REQUEST:
Rewrite the lines from the one containing "unpacked NSP data." through the one containing "#### Collect ticket information", inclusive, putting "spaces" in place of "whitespaces" and keeping everything else the same.
START EXERCISE INPUT
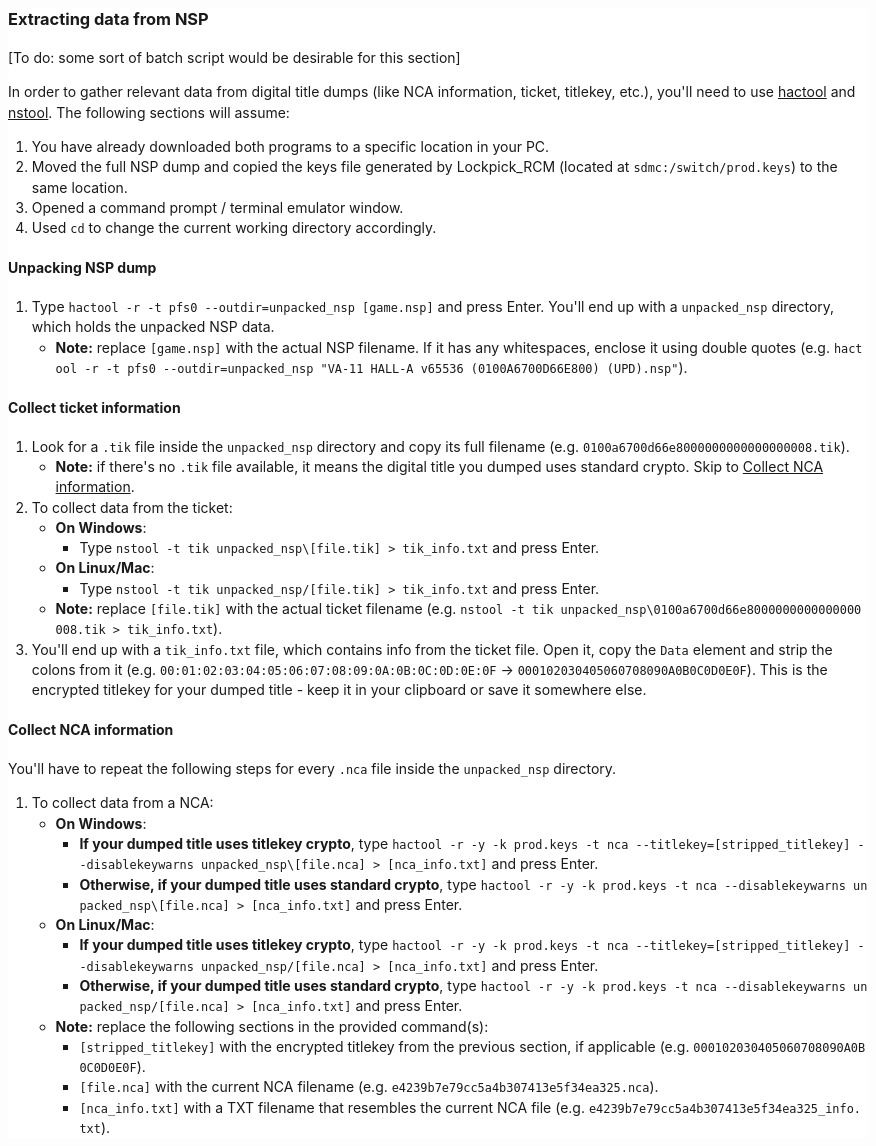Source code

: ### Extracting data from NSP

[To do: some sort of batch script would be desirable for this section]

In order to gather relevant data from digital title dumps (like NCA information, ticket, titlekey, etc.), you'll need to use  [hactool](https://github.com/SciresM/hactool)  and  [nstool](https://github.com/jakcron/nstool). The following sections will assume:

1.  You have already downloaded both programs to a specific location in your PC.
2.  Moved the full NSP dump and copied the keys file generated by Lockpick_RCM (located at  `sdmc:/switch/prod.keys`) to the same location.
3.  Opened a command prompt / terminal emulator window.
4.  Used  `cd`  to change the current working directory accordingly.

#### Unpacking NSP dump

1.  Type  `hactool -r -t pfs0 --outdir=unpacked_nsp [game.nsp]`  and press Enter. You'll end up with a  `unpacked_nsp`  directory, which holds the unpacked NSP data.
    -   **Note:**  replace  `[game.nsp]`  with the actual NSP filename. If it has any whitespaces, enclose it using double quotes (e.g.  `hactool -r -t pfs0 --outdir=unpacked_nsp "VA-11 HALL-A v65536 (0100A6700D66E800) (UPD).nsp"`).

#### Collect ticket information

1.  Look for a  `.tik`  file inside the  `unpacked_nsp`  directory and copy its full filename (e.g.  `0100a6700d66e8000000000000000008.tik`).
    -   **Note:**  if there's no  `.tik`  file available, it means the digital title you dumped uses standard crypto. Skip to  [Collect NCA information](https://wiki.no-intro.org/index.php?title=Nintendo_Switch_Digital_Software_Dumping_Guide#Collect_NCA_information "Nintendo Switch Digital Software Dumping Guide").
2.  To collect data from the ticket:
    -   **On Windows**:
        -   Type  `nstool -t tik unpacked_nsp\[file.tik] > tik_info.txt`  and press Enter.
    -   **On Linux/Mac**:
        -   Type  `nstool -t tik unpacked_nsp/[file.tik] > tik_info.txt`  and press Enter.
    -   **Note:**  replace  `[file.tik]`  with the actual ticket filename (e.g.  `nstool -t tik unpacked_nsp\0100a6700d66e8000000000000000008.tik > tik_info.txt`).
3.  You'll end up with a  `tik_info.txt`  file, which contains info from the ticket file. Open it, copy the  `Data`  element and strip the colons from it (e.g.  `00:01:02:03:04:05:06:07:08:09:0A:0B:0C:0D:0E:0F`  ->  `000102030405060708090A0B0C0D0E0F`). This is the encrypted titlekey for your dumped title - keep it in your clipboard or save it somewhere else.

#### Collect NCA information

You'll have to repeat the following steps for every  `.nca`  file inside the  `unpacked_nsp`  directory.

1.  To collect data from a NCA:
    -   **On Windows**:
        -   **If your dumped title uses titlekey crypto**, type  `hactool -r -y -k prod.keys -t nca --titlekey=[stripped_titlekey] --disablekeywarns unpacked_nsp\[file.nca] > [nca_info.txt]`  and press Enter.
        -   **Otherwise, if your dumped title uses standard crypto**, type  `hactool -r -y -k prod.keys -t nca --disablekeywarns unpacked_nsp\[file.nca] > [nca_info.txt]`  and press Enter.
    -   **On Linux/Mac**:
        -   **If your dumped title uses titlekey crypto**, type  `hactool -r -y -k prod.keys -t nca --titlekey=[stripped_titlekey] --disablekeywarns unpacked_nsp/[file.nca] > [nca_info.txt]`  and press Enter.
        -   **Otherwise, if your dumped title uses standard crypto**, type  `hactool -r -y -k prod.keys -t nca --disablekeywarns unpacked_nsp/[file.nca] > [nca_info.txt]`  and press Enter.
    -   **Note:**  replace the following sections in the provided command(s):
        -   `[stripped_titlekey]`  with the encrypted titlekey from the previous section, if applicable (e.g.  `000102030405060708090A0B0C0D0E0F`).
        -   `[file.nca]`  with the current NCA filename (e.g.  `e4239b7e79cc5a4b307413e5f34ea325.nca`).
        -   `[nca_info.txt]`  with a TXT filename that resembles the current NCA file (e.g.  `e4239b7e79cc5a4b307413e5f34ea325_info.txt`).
END EXERCISE INPUT
TASK RESULT:
1.  Type  `hactool -r -t pfs0 --outdir=unpacked_nsp [game.nsp]`  and press Enter. You'll end up with a  `unpacked_nsp`  directory, which holds the unpacked NSP data.
    -   **Note:**  replace  `[game.nsp]`  with the actual NSP filename. If it has any spaces, enclose it using double quotes (e.g.  `hactool -r -t pfs0 --outdir=unpacked_nsp "VA-11 HALL-A v65536 (0100A6700D66E800) (UPD).nsp"`).

#### Collect ticket information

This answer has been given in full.